Capital Intense AI Bets
Some have described the bimodal distribution of GPU availability as “GPU-poor” and “GPU-rich” companies.
Will most returns to AI accrue to the companies with exclusive access to compute via GPUs and hardware, which are in short supply but necessary for large-scale training and inference?
What’s the risk and return for capital-intensive AI businesses? The rewards:
First-mover advantage in serving state-of-the-art models and quality
Aggregating demand in a blue ocean market with few actual incumbents
Capital-intensive businesses might get more capital-intensive in the future. Google only needed to crawl 26 million pages on the internet in 1998. In 2000, there were a billion pages. There are trillions of websites today (not all index, many spam).

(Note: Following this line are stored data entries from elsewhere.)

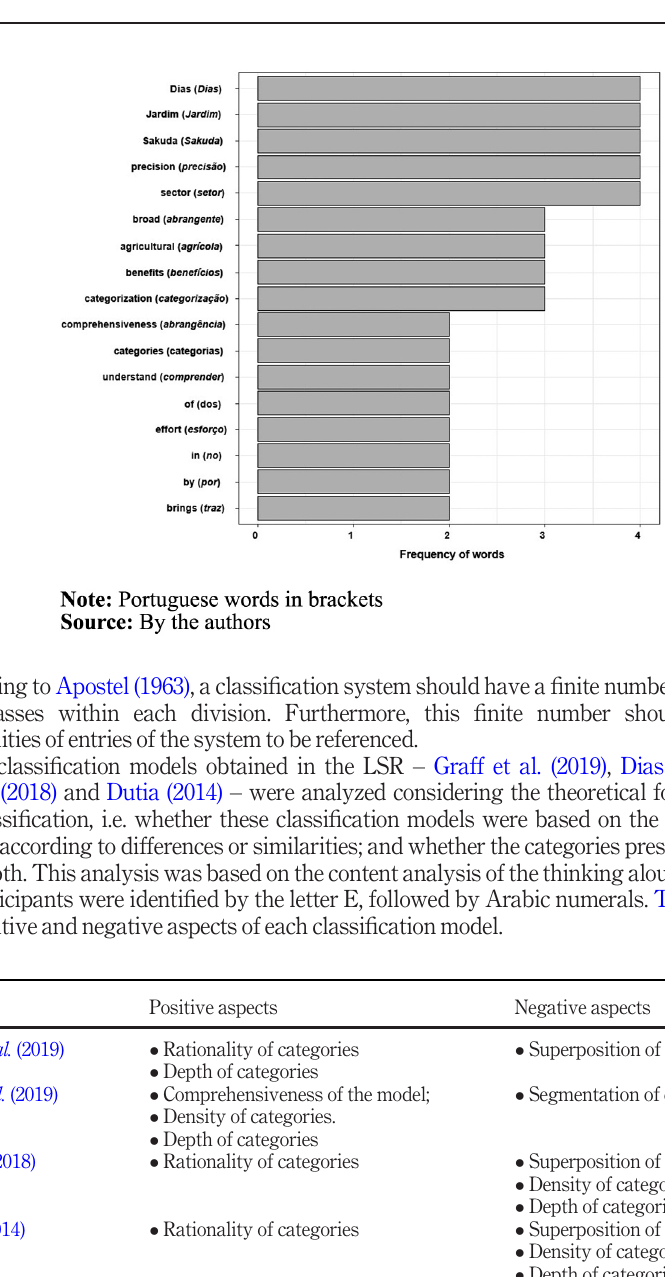
Table 2. Positive and negative aspects of each agtech classi fi cation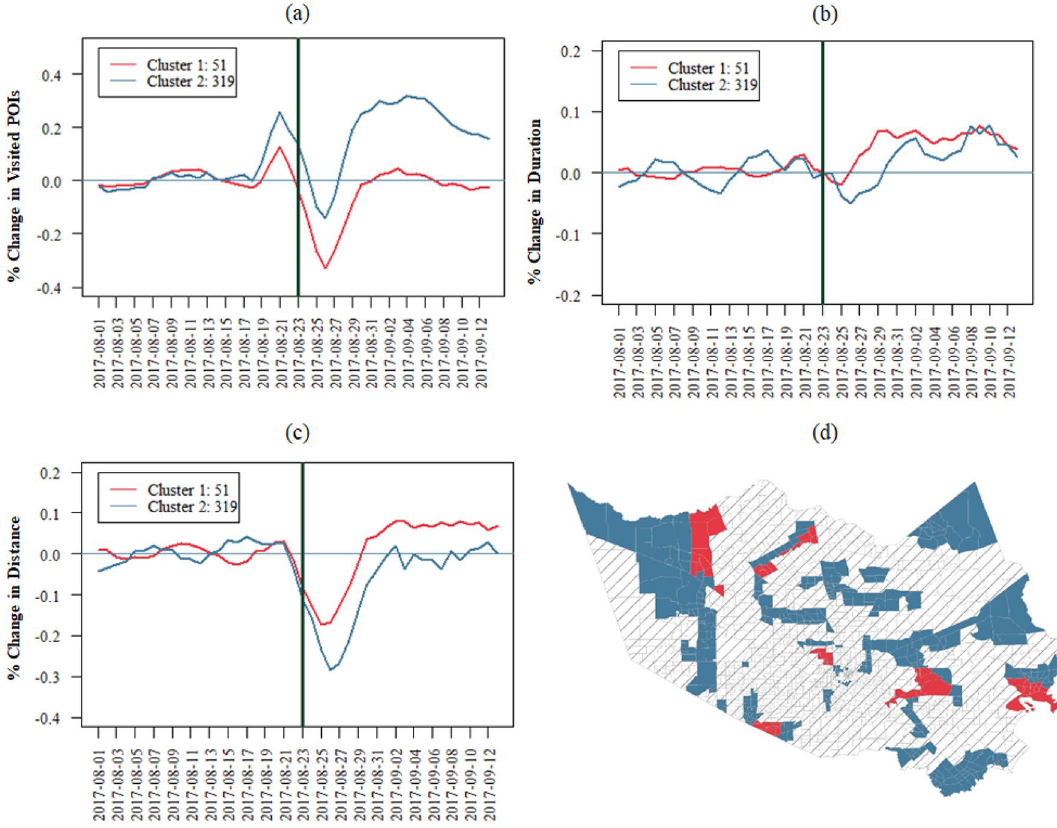
Figure 6. Clusters of access to grocery stores by considering the three access indicators. These clusters include areas affected by flooding: ( a–c ) time-series level of the identified clusters for the access indicators; ( d ) maps of the clusters; ( a ) daily pattern of impact and short-term recovery for the visited POIs, which shows the patterns of the change in the redundancy access dimension compared with the baseline. In ( b ) and ( c ) show that as duration and distance increase, rapidity and proximity decrease. The cluster identified as blue shows an increased level in visited POIs, while the distance and duration for this cluster show a better access pattern compared with the red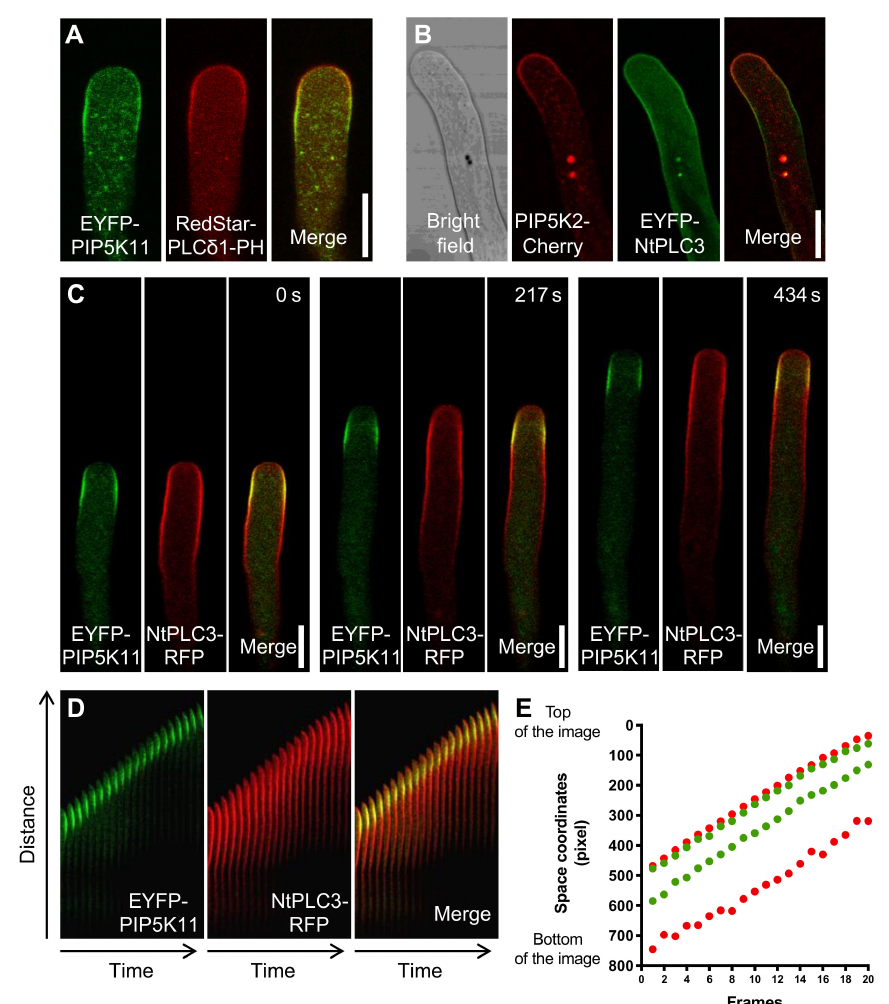
Figure 1. NtPLC3 localizes to a subapical plasma membrane domain encompassing domains occupied by PIP5K2 or PIP5K11. The localization of NtPLC3 was monitored by confocal imaging upon transient expression in tobacco pollen tubes. For these localization studies, expression levels were kept low to minimize morphological changes of the pollen tube cells. ( A ) Coexpression of EYFP-PIP5K11 with RedStar-PLC δ 1-PH, a fluorescent biosensor for PtdIns(4,5)P 2 , as indicated. B-E, Association of fluorescence-tagged NtPLC3 with an extended subapical plasma membrane domain, which spans the region occupied by coexpressed PIP5K2-mCherry or EYFP-PIP5K11. ( B ) Coexpression of EYFP-NtPLC3 with PIP5K2-mCherry. ( C ) Coexpression of NtPLC3-RFP with EYFP-PIP5K11, monitored in a time lapse experiment. The time series shown was recorded for 600 s at a frame rate of 2.14 frames min -1 . Three selected frames are shown, as indicated. ( D ) Kymograph analysis of median confocal LSM sections of a growing pollen tube from (C), indicating the dynamic relative movements of PIP5K2-EYFP (green) and NtPLC3-RFP (red). Right panel: merged images (overlap indicated by yellow). ( E ) Intensity and distribution of the EYFP-PIP5K11 (green) and NtPLC3-RFP (red) signals were further analyzed by the machine learning program Ilastik to provide nonbiased results. Note that the relative distances from the pollen tube tip are roughly constant, and that the region occupied by NtPLC3-RFP continuously spans the region occupied by PIP5K2-EYFP. Data are representative for five independent experiments. Scale bars = 10 µ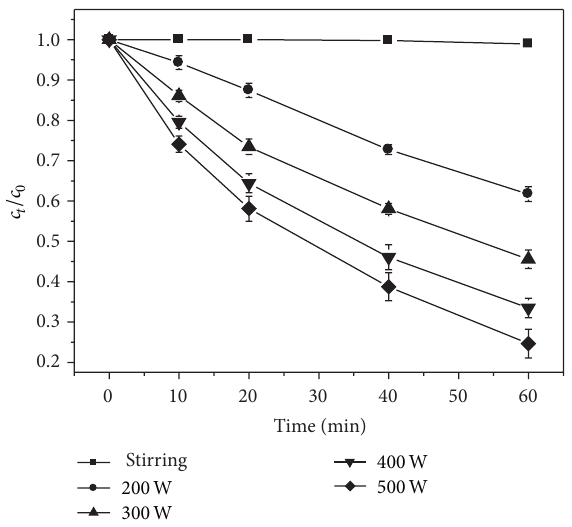
Figure 3: Effect of ultrasonic power on the degradation of fuchsin basic (initial dye concentration = 10 𝜇 molL −1 , ultrasonic frequency = 25 kHz, tempetature = 22 ∘ C, pH = 6.5).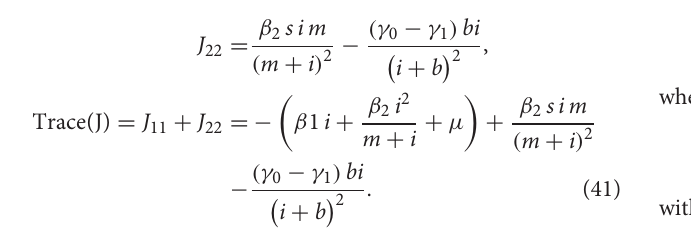
TABLE 2 | Model parameters.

Virtuous cycle between software usage and hardware design. Can vertically integrate both in specific ways.
The risks to a capital-intensive AI business:
Model architecture could be irrelevant when the model is trained, which could take months.
Disrupted up the stack: by middleware providers, products with distribution advantages, or vertical software.
Hardware ownership and deprecation. The premise of cloud computing is that companies don’t want to deal with managing data centers and real infrastructure.
Nobody knows what the most profitable use cases will be. Resource allocation depends heavily on this question (e.g., inference heavy? custom models? fine-tuning enough?)
First-mover advantage is sometimes overrated.
The risk and return for companies that don’t have direct access to GPUs and hardware. The risks:
Efficiency gains will likely be insignificant compared to hardware advances. Jevons Paradox and the old phrase about Intel and Microsoft: What Andy Giveth, Bill taketh away.
Capital-intensive businesses can reallocate their capital to copy, subsidize, or otherwise compete with you.
Return on investment. The companies that break through escape velocity, capital intensive or not, will have incredible outcomes.
Flexibility. Renting vs. owning is not always an obvious decision. It’s hard to fully utilize hardware, even for the best organizations.
The best distribution can’t be bought.